You may or may not, (if you've known me for less than half a minute) be surprised to find out that I am a procrastinator. I run with the big dogs on this particular character trait. My ability to pull things off at the last minute is a bit like magic. I just repeat to myself my magic words, “fill in undesirable task du jour will get done; it always does.” Poof! It always does.
Why I don't get into trouble more often is beyond me. Perhaps, it's the fact that I am well aware that I am in charge of the choices I make, and therefore have to adjust to any consequences of said choices. Problem is, since I've become visually impaired I am realizing the importance of planning and preparation in one's daily routine. Procrastination is no longer even an option in most facets of my life.
All the plans I have to have in place just to leave the house each morning for work is incredibly aggravating. and frustrating. I have to know who is taking Emy to daycare, who is taking me to work, who is picking me up from work, what time & where will pick up occur, who will help pick E up from daycare, who will take me to grocery store because we ran out of milk, again? ARGH! The list just goes on and on. What I wouldn't give for a little spontaneity.
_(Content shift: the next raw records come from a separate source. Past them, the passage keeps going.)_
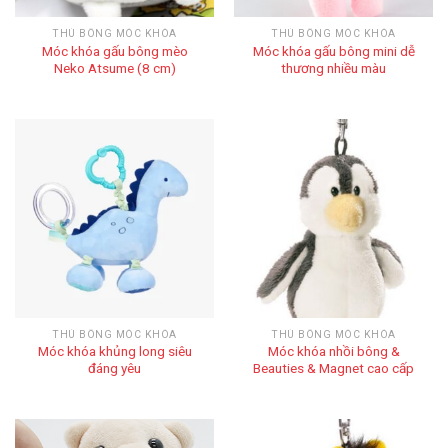
THÚ BÔNG MÓC KHÓA
THÚ BÔNG MÓC KHÓA
Móc khóa gấu bông mèo
Móc khóa gấu bông mini dễ
Neko Atsume (8 cm)
thương nhiều màu
THÚ BÔNG MÓC KHÓA
THÚ BÔNG MÓC KHÓA
Móc khóa khủng long siêu
Móc khóa nhồi bông &
đáng yêu
Beauties & Magnet cao cấp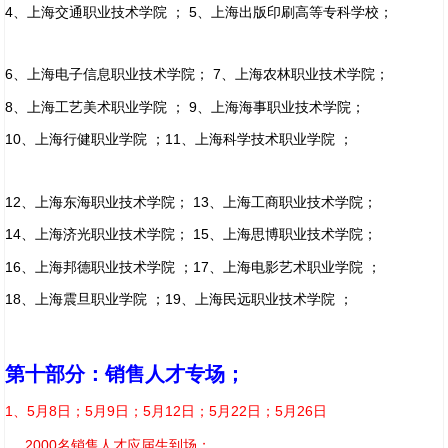
4、上海交通职业技术学院 ； 5、上海出版印刷高等专科学校；
6、上海电子信息职业技术学院； 7、上海农林职业技术学院；
8、上海工艺美术职业学院 ； 9、上海海事职业技术学院；
10、上海行健职业学院 ；11、上海科学技术职业学院 ；
12、上海东海职业技术学院； 13、上海工商职业技术学院；
14、上海济光职业技术学院； 15、上海思博职业技术学院；
16、上海邦德职业技术学院 ；17、上海电影艺术职业学院 ；
18、上海震旦职业学院 ；19、上海民远职业技术学院 ；
第十部分：销售人才专场；
1、5月8日；5月9日；5月12日；5月22日；5月26日
2000名销售人才应届生到场；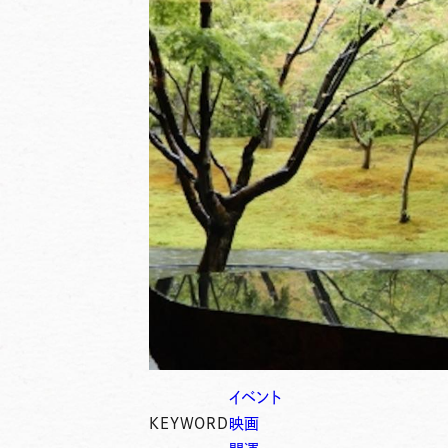
イベント
KEYWORD
映画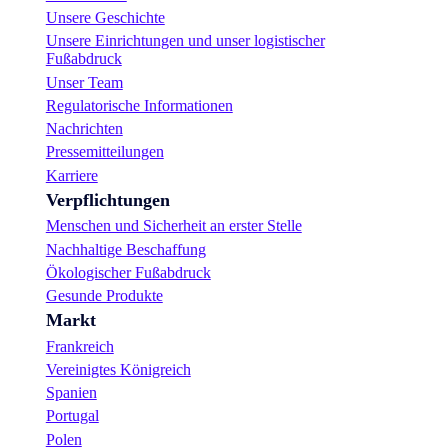
m
Unsere Geschichte
i
e
Unsere Einrichtungen und unser logistischer
:
Fußabdruck
U
Unser Team
n
Regulatorische Informationen
t
Nachrichten
e
r
Pressemitteilungen
s
Karriere
t
Verpflichtungen
ü
t
Menschen und Sicherheit an erster Stelle
z
Nachhaltige Beschaffung
u
Ökologischer Fußabdruck
n
g
Gesunde Produkte
f
Markt
ü
Frankreich
r
d
Vereinigtes Königreich
i
Spanien
e
Portugal
p
e
Polen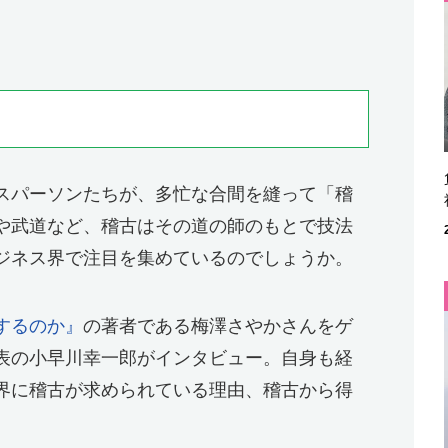
スパーソンたちが、多忙な合間を縫って「稽
や武道など、稽古はその道の師のもとで技法
ジネス界で注目を集めているのでしょうか。
するのか』
の著者である梅澤さやかさんをゲ
表の小早川幸一郎がインタビュー。自身も経
界に稽古が求められている理由、稽古から得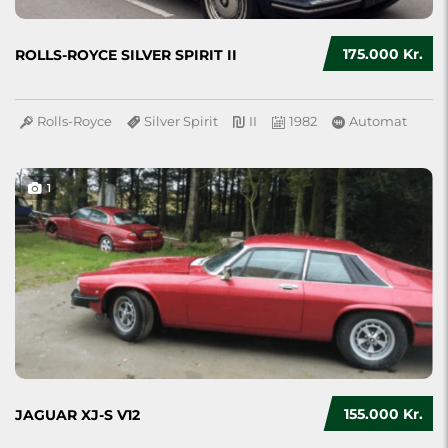
175.000 Kr.
ROLLS-ROYCE SILVER SPIRIT II
Rolls-Royce
Silver Spirit
II
1982
Automat
1
155.000 Kr.
JAGUAR XJ-S V12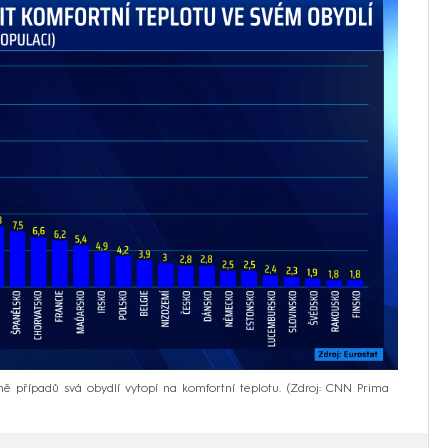
ně případů svá obydlí vytopí na komfortní teplotu.
Zdroj: CNN Prima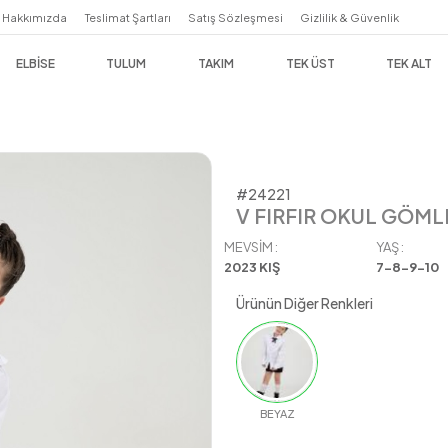
Hakkımızda
Teslimat Şartları
Satış Sözleşmesi
Giz
ELBİSE
TULUM
TAKIM
TEK 
#24221
V FIRFIR OKUL GÖML
MEVSIM :
YAŞ :
2023 KIŞ
7-8-9-10
Ürünün Diğer Renkleri
BEYAZ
Because I rely on so many wonderful people, so frequently, I have stopped doing things for myself. I rely on no fewer than 10 people each week for assistance with crucial transportation needs. Work, daycare, doctor appointments. I am uncomfortable with the amount of scheduling currently required to pull that off each week. It is too much for me (and the lovelies who transport me) to add frivolous destinations into the mix like Target or the Y. Along these same lines, I no longer make movies, restaurants, libraries, coffee shops, or malls places I frequent occasionally, or ever.
This deprivation state I entered into when I began working apparently had one other domain that it affected greatly. The time I spent writing has also greatly diminished.
I am well aware that as a working mom I should not just be attempting to balance my kid and my job, but my husband (yes, I still have one of these) and myself. However, in my current mind set and experience, adding accommodations for a vision impairment to that mix weights the "Have to"s a lot heavier than the "Want to"s.
Don’t get me wrong. I have absolutely no desire to be a martyr. I am just a visually impaired woman trying to figure out how to balance motherhood, a teaching career, and a husband, all the while hoping to make time for writing, yoga, and the occasional cocktail with girlfriends.